If you’ve seen the movie first, the real treat in the book is how the reader will appreciate how it will answer many of the issues and questions left unresolved by the movie.
Not knowing these facts won’t affect your enjoyment of the movie, but going through the book after seeing the movie it was based on is like reading the script for an extended cut of the film (wise words from an art teacher I had).
As much as I enjoyed this book, there were just enough bugs with it that I just can’t justify giving it a perfect review. First, I was surprised to see how many spelling and grammar errors (I counted around 6) which I’ve never spotted that many in a traditionally published book before. This is obviously not Lindqvist’s fault since he didn’t translate it and it didn’t interrupt from the story (it actually provided a cheap laugh or two) but I’m surprised the story wasn’t given another once-over before the movie tie-in edition was released.
Another problem I had was that there were inconsistencies with the laws of the universe. Lindqvist couldn’t decide whether or not post-mortem Hakan was a vampire or a zombie after he was bit since he lacked many vampire weaknesses such as being required to be let into a building and being able to live without a heart. Some explanation would have been nice on why he performed differently than other vampires.

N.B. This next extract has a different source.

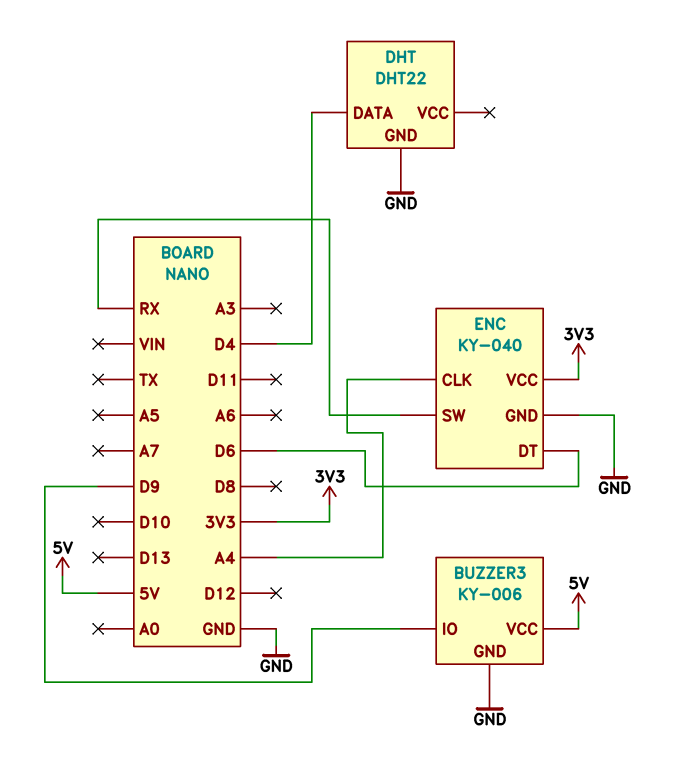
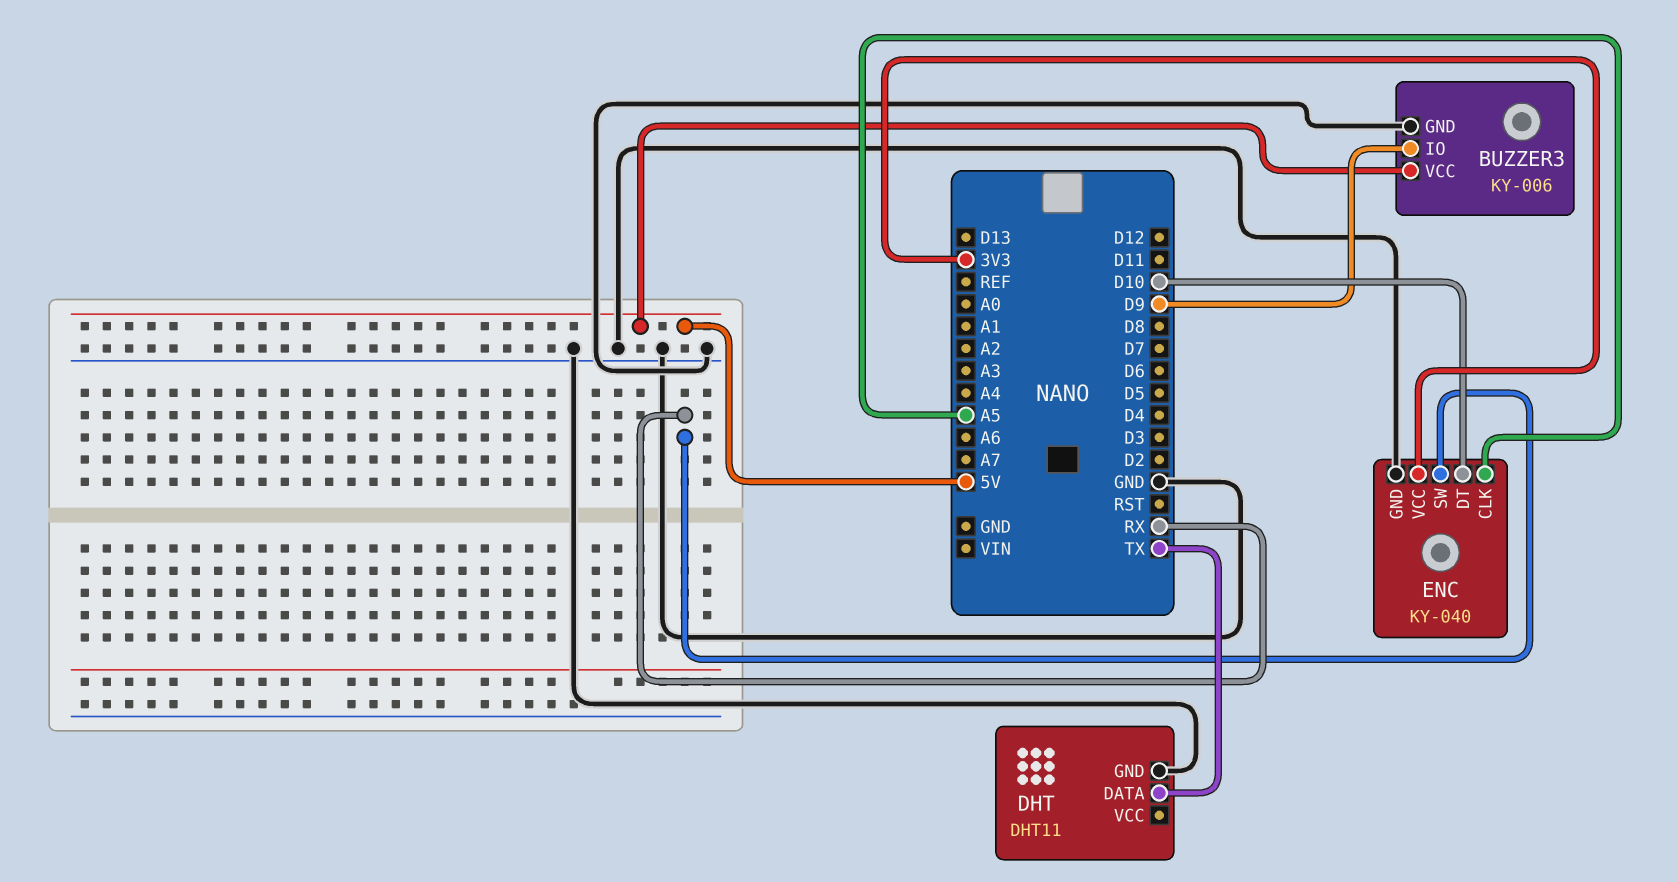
DHT: DHT22 -> DHT11
DHT pin DATA: D4 -> TX
ENC pin CLK: A4 -> A5
ENC pin DT: D6 -> D10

Another inconsistency was that there was no hard, fast rule as to what buildings a vampire had to be invited into. Eli could walk into a hospital atrium or an apartment hallway without invitation but is required to be invited into any occupied apartments or hospital rooms which made perfect sense but this was thrown out the window when Eli was required to be invited into a public pool to save Oskar.
These hindrances aside, you’ll love how many of the traditional vampire rules are present in this story along with a few new interesting ones like what happens if a vampire enters a dwelling uninvited or what animals don’t take kindly to vampires.
I feel that what truly makes a horror story horrifying is the addition of real life terrors that could affect us and Lindqvist nails this aspect on the head many times. Vampires ripping your head off can be almost comical since we all know they are not real and therefore cannot do those things. However, when you have despicable human taking care of a monster who is represented by a 12 year old girl for the sole reason that in hopes that he can one day molest her, that really grounds the story in a surreality because something like child molestation or kids picking on you at school can really happen and it’s those things that really make us scared or feel sorry for someone. If that’s your definition of good horror, throw this book into your shopping cart immediately.